Dataset entries:
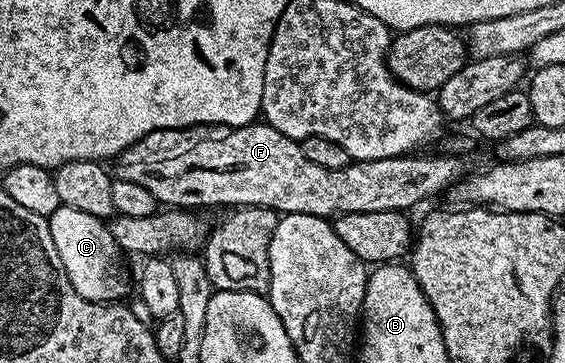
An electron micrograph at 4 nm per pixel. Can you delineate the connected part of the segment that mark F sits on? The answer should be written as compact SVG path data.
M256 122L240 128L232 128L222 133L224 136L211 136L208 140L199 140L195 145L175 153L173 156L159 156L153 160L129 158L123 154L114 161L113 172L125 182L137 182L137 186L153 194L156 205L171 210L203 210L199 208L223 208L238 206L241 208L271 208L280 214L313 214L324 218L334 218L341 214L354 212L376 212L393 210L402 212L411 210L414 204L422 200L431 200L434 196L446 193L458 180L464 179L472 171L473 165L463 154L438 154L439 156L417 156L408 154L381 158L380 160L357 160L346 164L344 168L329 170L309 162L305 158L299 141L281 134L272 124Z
...
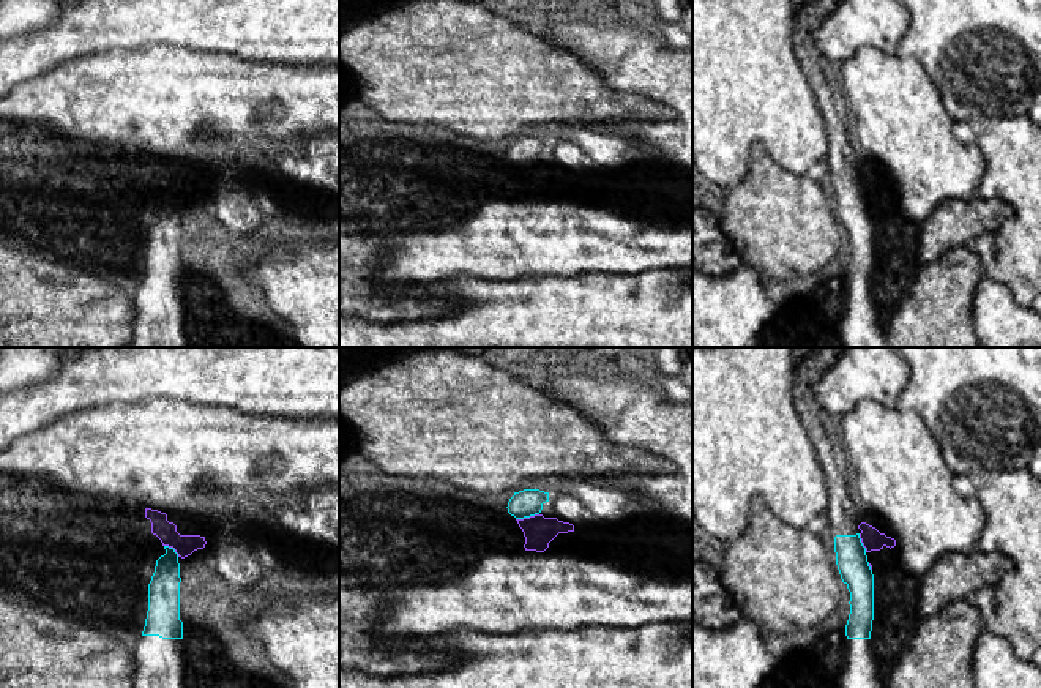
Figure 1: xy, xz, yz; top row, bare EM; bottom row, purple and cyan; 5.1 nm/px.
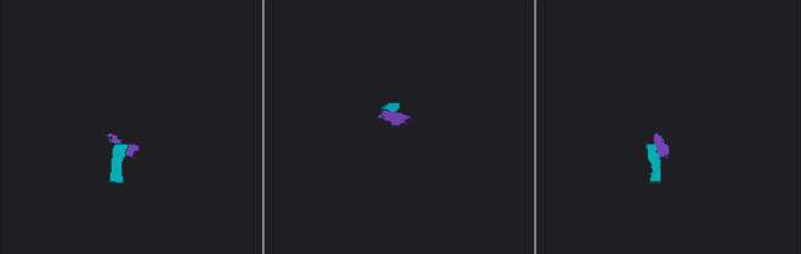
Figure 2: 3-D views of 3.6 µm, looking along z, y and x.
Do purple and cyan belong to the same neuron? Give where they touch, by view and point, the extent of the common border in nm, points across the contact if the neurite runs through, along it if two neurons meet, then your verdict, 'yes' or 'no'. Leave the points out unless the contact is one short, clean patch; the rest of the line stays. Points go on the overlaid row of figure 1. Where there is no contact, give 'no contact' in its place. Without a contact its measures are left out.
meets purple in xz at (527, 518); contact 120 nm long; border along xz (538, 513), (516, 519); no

Exercise brief:
In the records above, find the line containing "Figure 1: xy, xz, yz;" and the line containing "Figure 2: 3-D", then give both of them again word for word along with every line between. Omit any pictures.

Solution:
Figure 1: xy, xz, yz; top row, bare EM; bottom row, purple and cyan; 5.1 nm/px.
Figure 2: 3-D views of 3.6 µm, looking along z, y and x.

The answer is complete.